Cannot make XGBoost library work on IBM AIX

Hello, experts! I could not find binaries for IBM AIX, and also I found no evidence XGBoost does not work. I made a successful compilation of XGBoost 0.9 with gcc 8.3 on IBM AIX 7.1, with minor code changes. But sorry to tell, the resulting binaries do not work too well.

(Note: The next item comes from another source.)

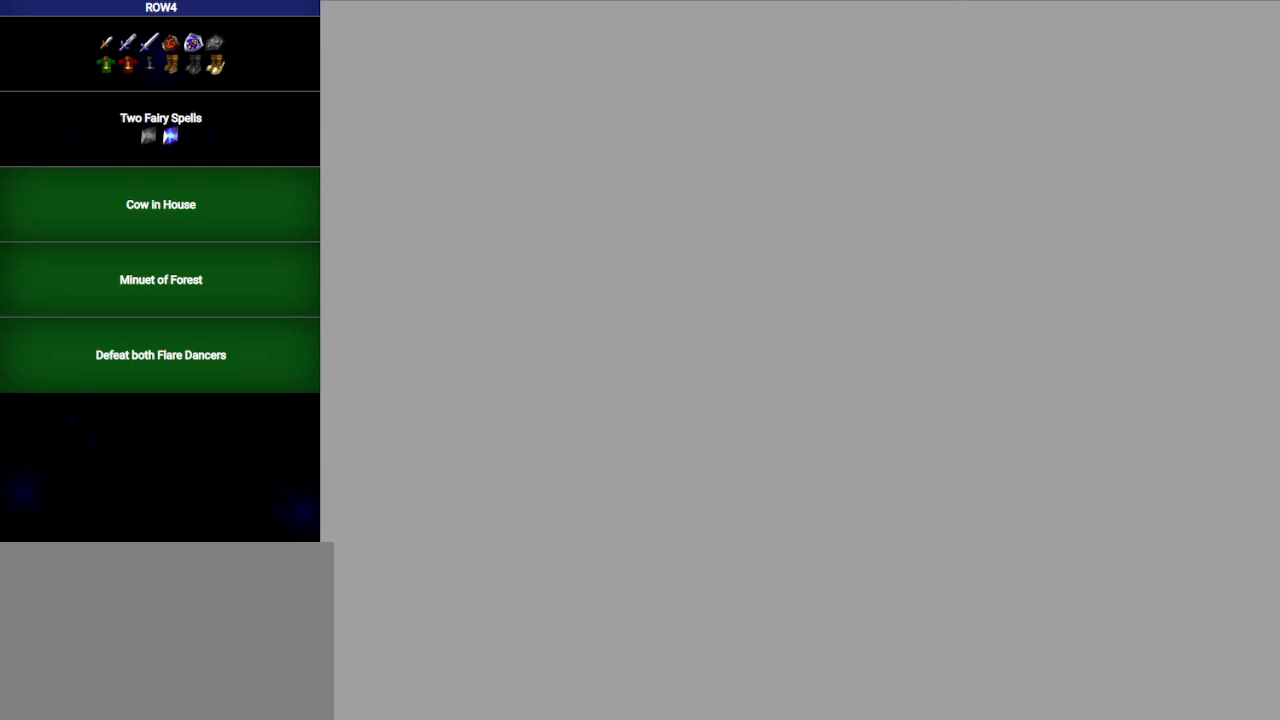
{"buttons": [], "left_stick": "up-right", "right_stick": "center", "events": []}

Can you please share a successful compilation experience or advise on how to fix?

Scenario:

  1. Tests from demo/binary_classification/ fail:
:~/xgboost/demo/binary_classification
$ python mapfeat.py
:~/xgboost/demo/binary_classification
$ python mknfold.py agaricus.txt 1
:~/xgboost/demo/binary_classification
$ ../../xgboost mushroom.conf
[09:37:32] 6513x126 matrix with 143286 entries loaded from agaricus.txt.train
[09:37:32] 1611x126 matrix with 35442 entries loaded from agaricus.txt.test
[09:37:32] [0]  test-error:0.016139     train-error:0.014433
[09:37:32] [1]  test-error:0.000000     train-error:0.001228
:~/xgboost/demo/binary_classification
$ ../../xgboost mushroom.conf task=pred model_in=0002.model

Result:

[09:40:28] 1611x126 matrix with 35442 entries loaded from agaricus.txt.test
terminate called after throwing an instance of 'std::bad_alloc'
  what():  std::bad_alloc
IOT/Abort trap (core dumped)
  1. import XGBoost in python also fails:
>>> import xgboost
Traceback (most recent call last):
  File "<stdin>", line 1, in <module>
  File "/opt/freeware/lib/python3.7/site-packages/xgboost-0.83.dev0-py3.7.egg/xgboost/__init__.py", line 11, in <module>
    from .core import DMatrix, Booster
  File "/opt/freeware/lib/python3.7/site-packages/xgboost-0.83.dev0-py3.7.egg/xgboost/core.py", line 161, in <module>
    _LIB = _load_lib()
  File "/opt/freeware/lib/python3.7/site-packages/xgboost-0.83.dev0-py3.7.egg/xgboost/core.py", line 152, in _load_lib
    'Error message(s): {}\n'.format(os_error_list))
xgboost.core.XGBoostError: XGBoost Library (libxgboost.so) could not be loaded.
Likely causes:
  * OpenMP runtime is not installed (vcomp140.dll or libgomp-1.dll for Windows, libgomp.so for UNIX-like OSes)
  * You are running 32-bit Python on a 64-bit OS
Error message(s): ['Could not load module /opt/freeware/lib/python3.7/site-packages/xgboost-0.83.dev0-py3.7.egg/xgboost/libxgboost.so.\nSystem error: Exec format error', 'Could not load module /opt/freeware/lib/python3.7/site-packages/xgboost-0.83.dev0-py3.7.egg/xgboost/./lib/libxgboost.so.\nSystem error: Exec format error']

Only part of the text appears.